___ DATA LISTING ___
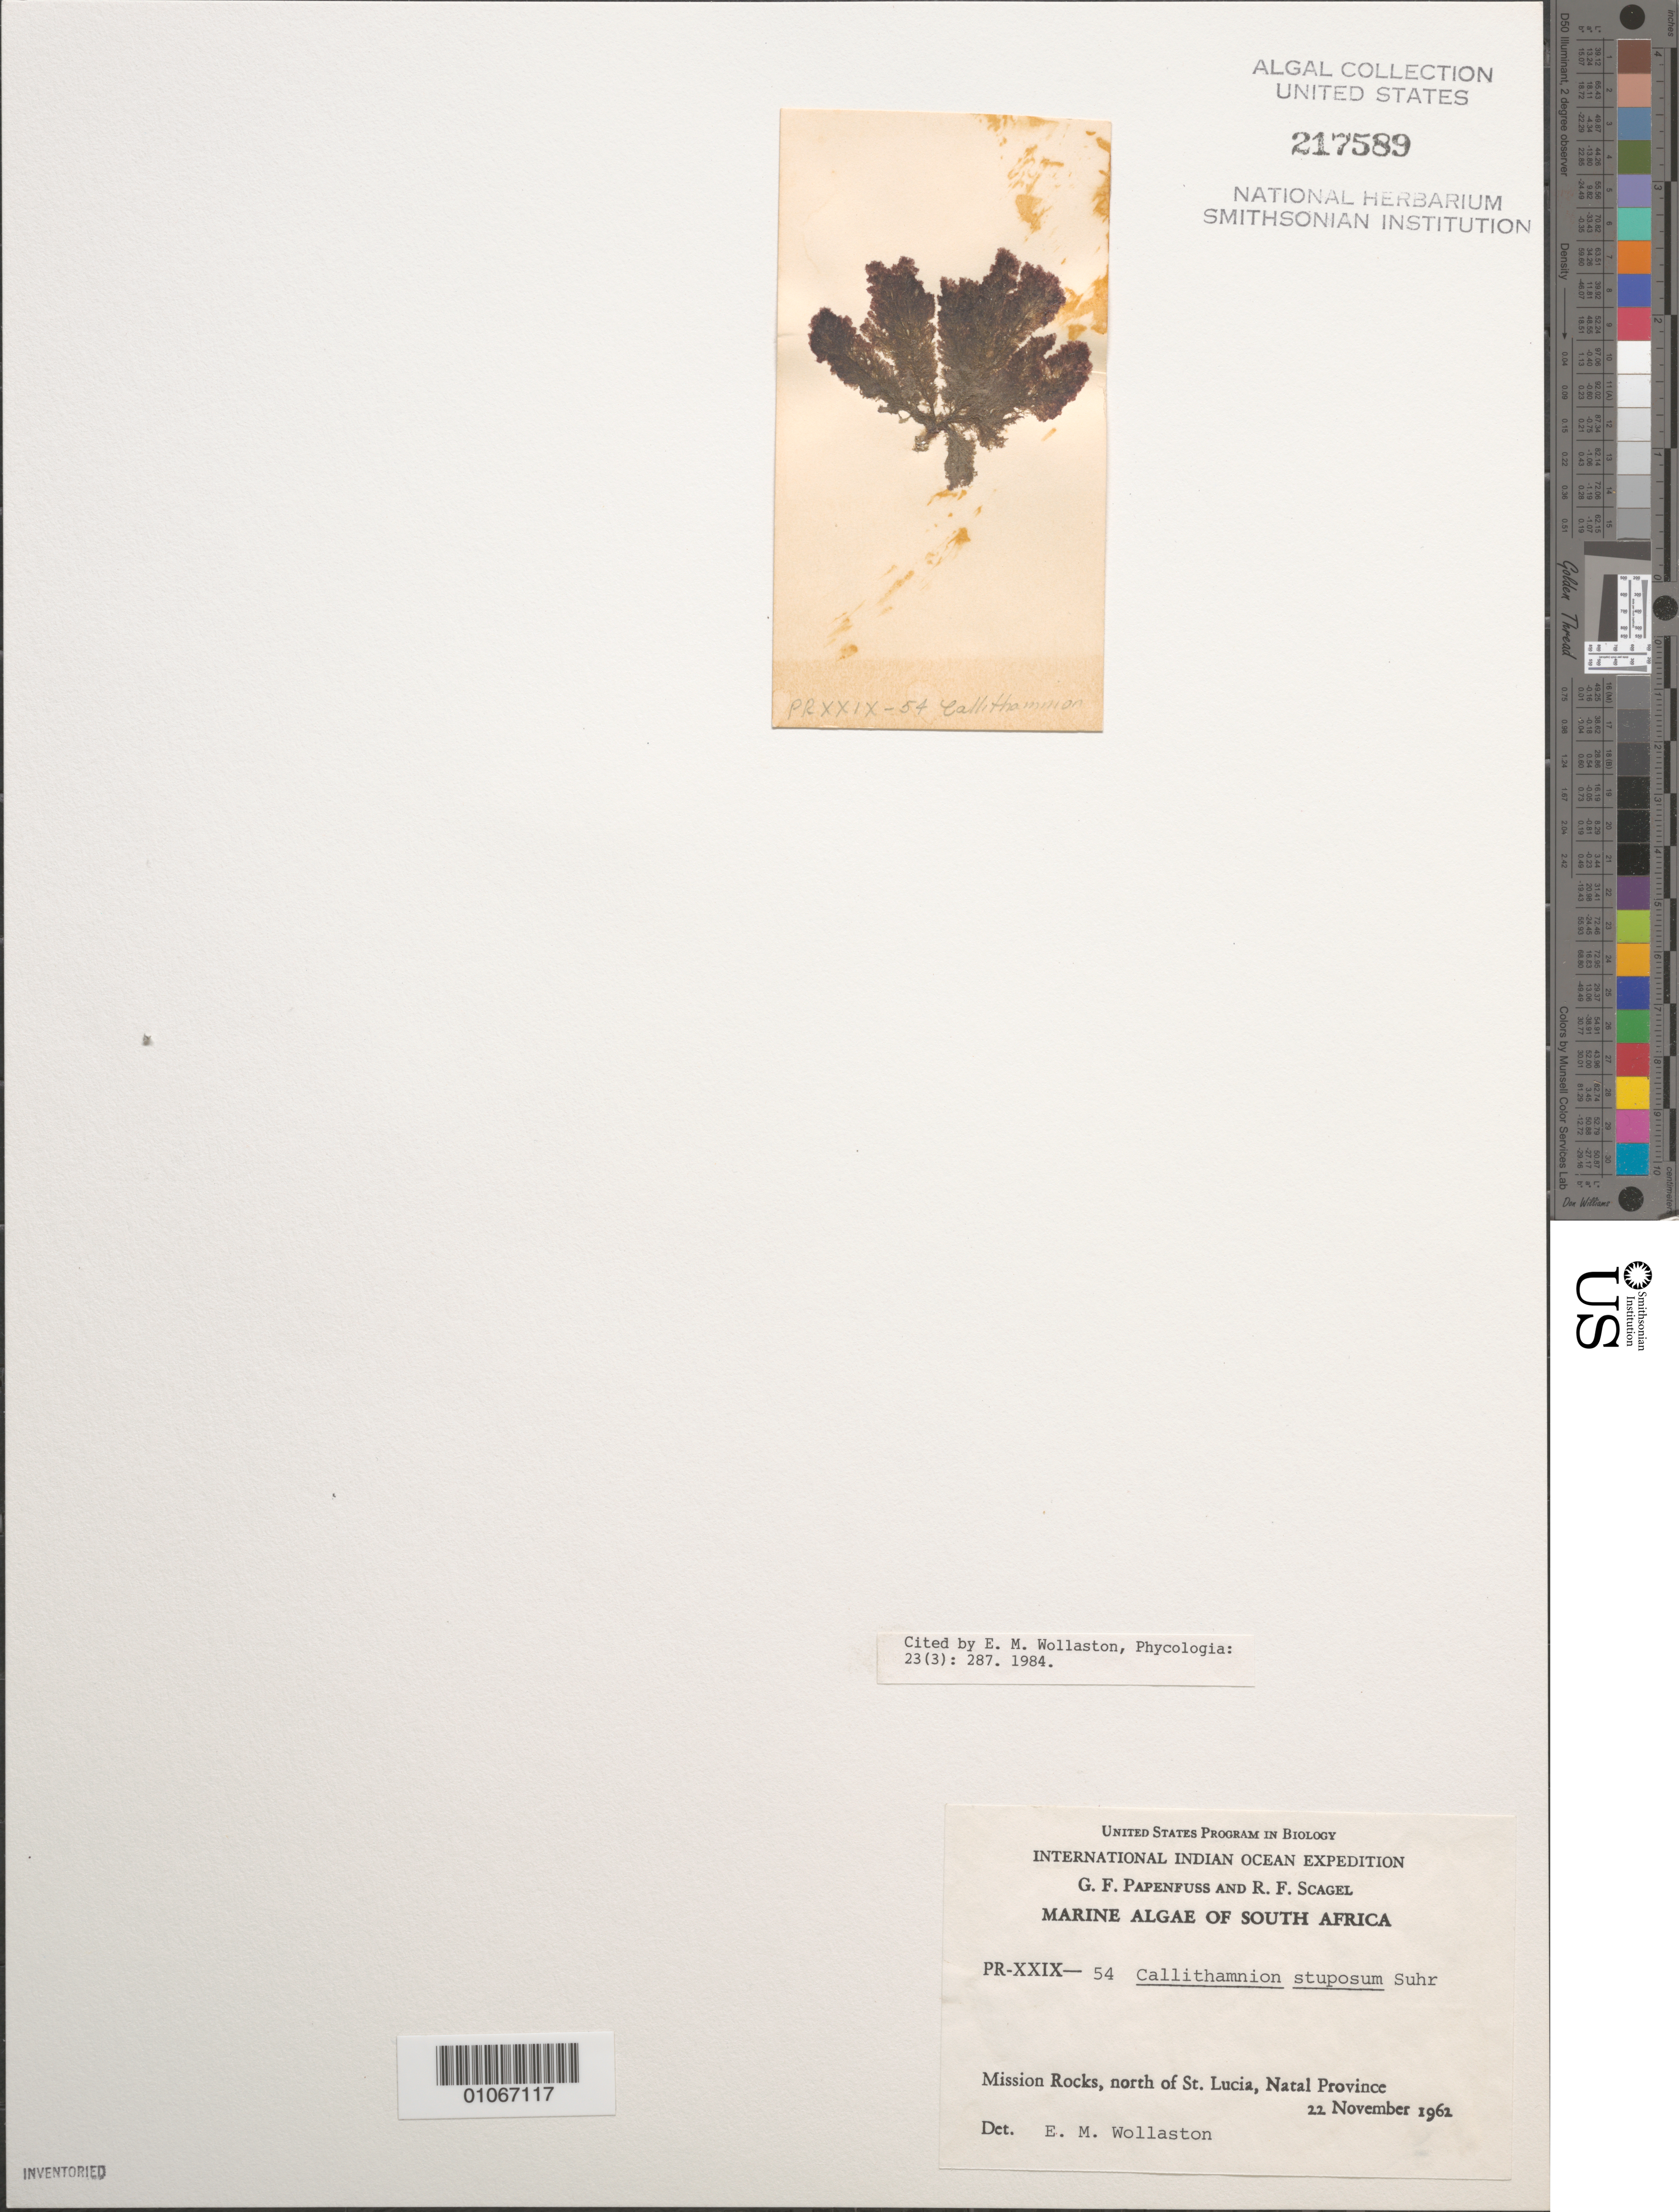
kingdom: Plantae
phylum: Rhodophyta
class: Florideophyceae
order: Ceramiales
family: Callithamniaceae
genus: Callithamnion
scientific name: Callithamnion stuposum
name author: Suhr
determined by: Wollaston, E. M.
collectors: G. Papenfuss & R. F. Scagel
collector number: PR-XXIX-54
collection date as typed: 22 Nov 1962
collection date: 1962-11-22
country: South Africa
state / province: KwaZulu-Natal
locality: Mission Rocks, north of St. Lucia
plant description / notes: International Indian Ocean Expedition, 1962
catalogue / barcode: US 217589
___
___ DATA LISTING ___
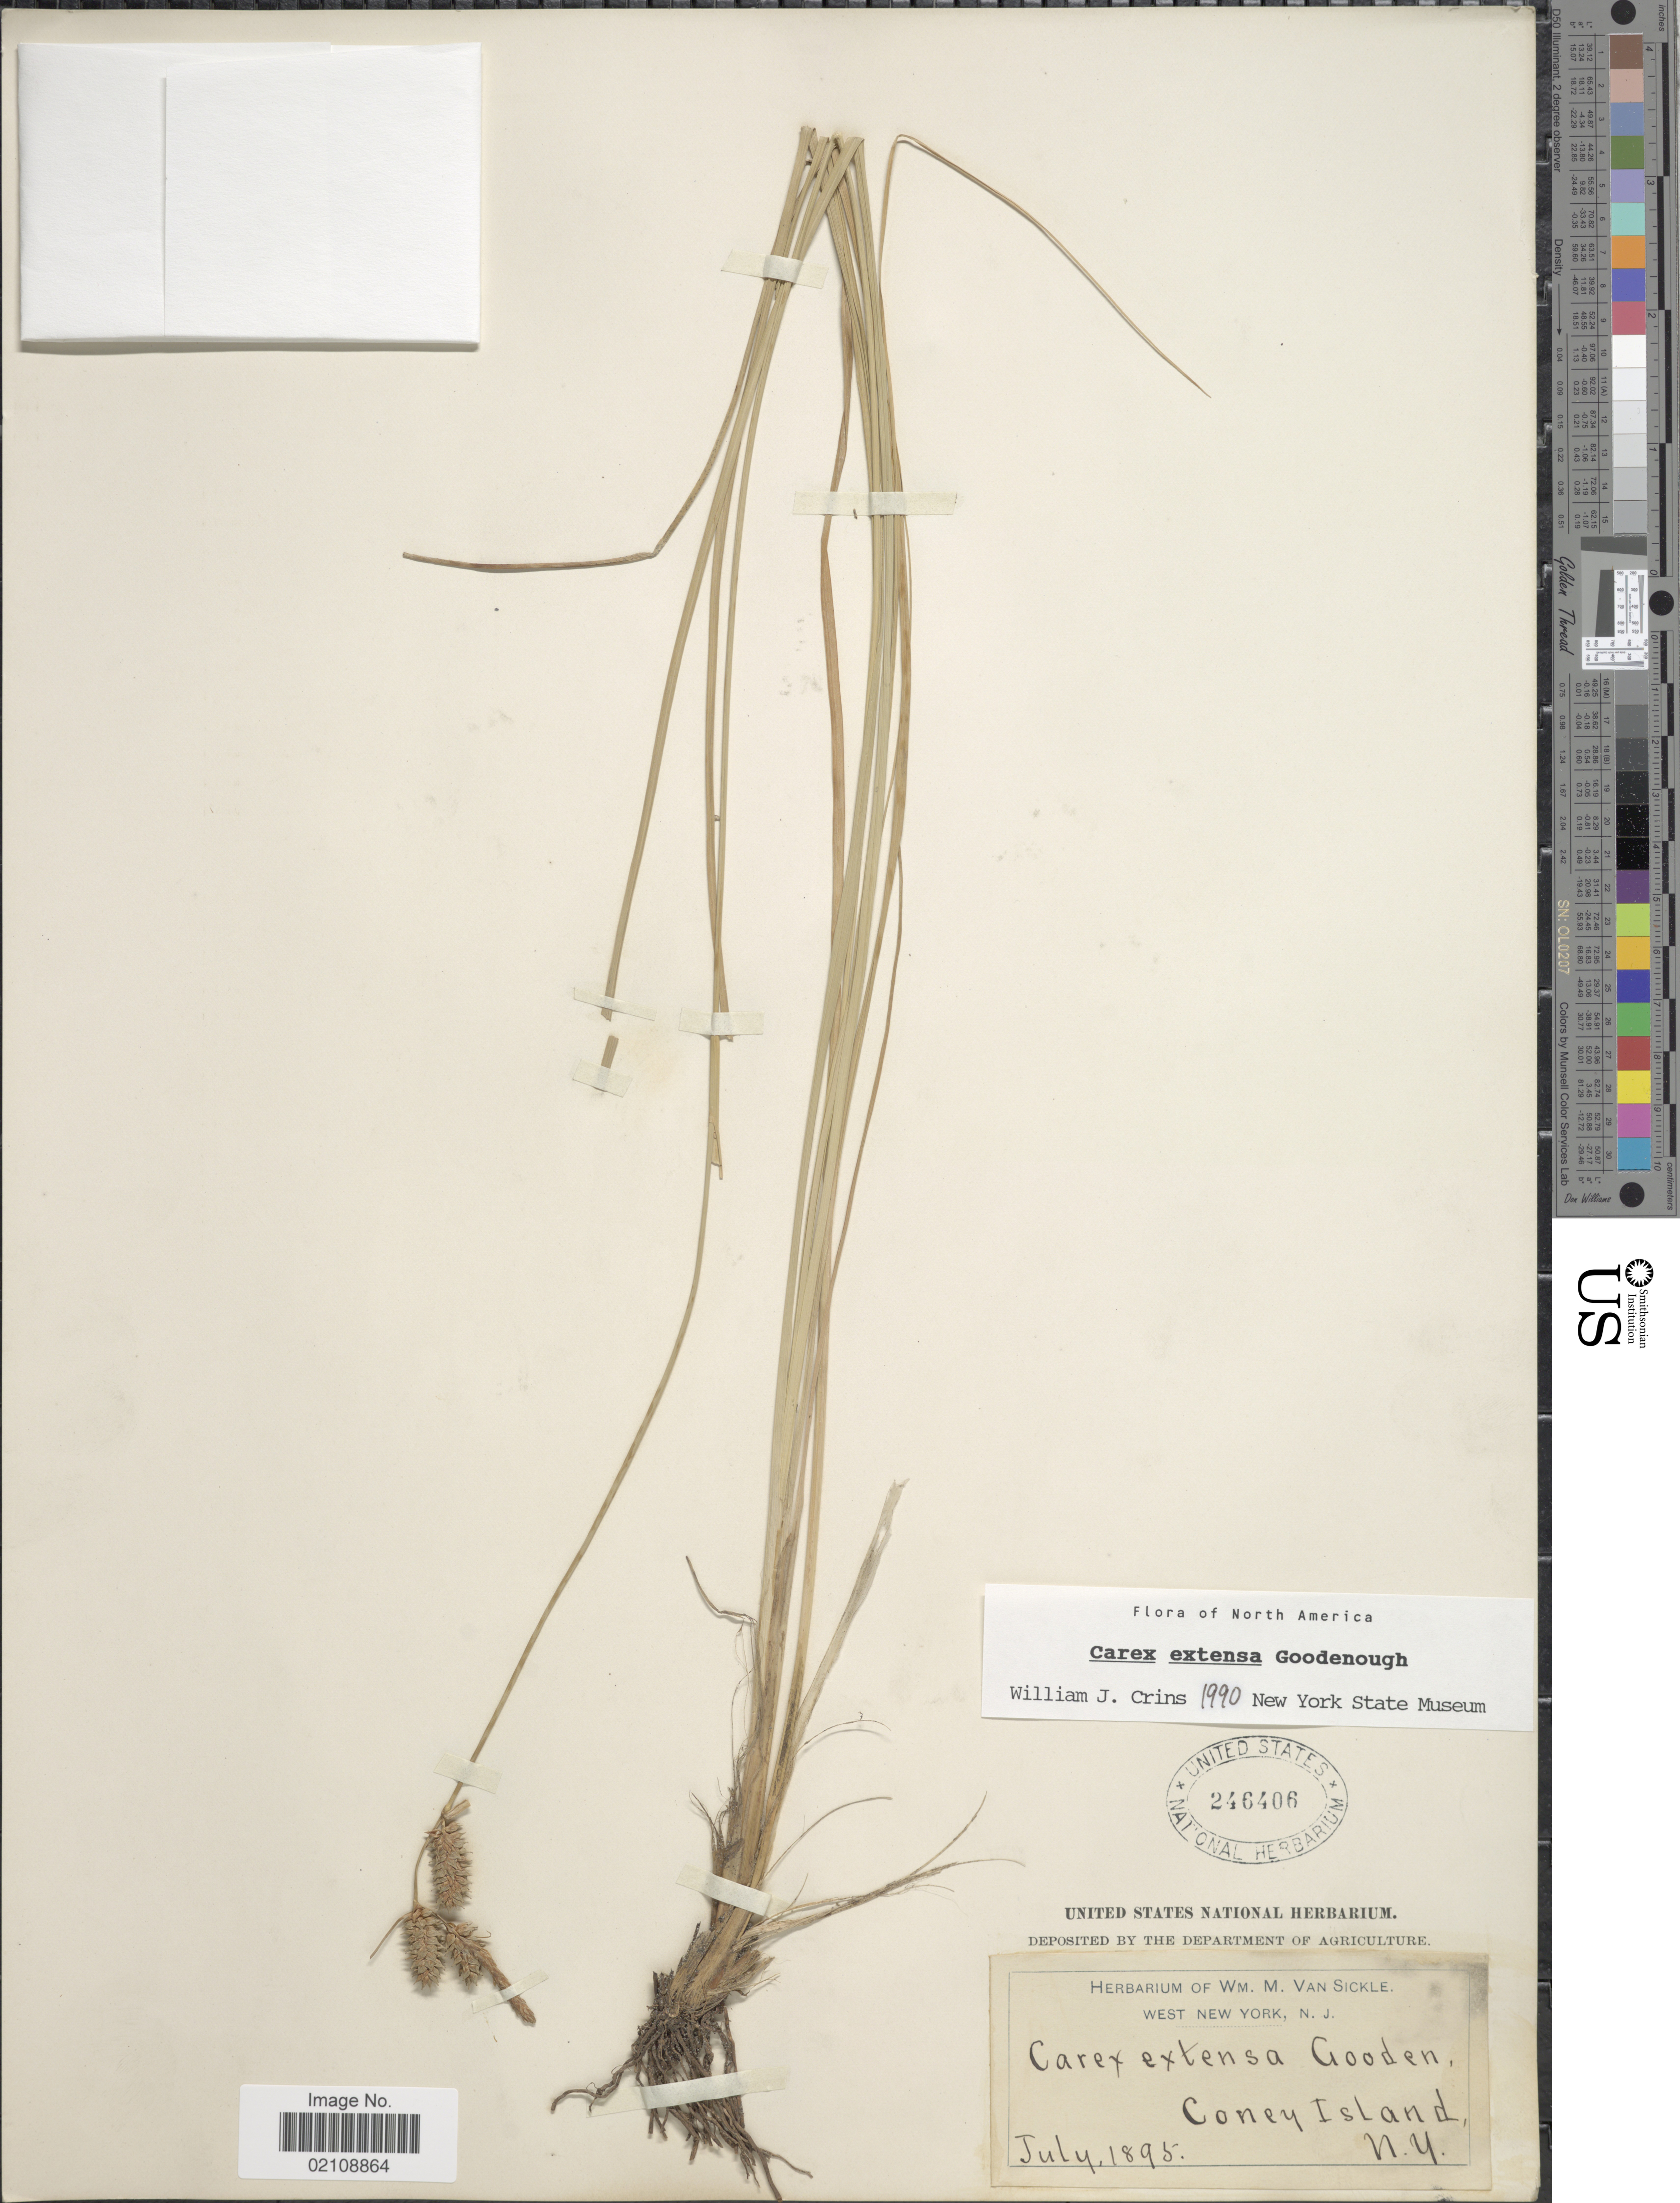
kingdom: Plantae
___
* _EXERCISE BRIEF_: Please duplicate the data lines between the line containing "collection date: 1962-11-22" and the line containing "plant description /", inclusive, keeping every character unchanged.

* _FULL RESPONSE_:
collection date: 1962-11-22
country: South Africa
state / province: KwaZulu-Natal
locality: Mission Rocks, north of St. Lucia
plant description / notes: International Indian Ocean Expedition, 1962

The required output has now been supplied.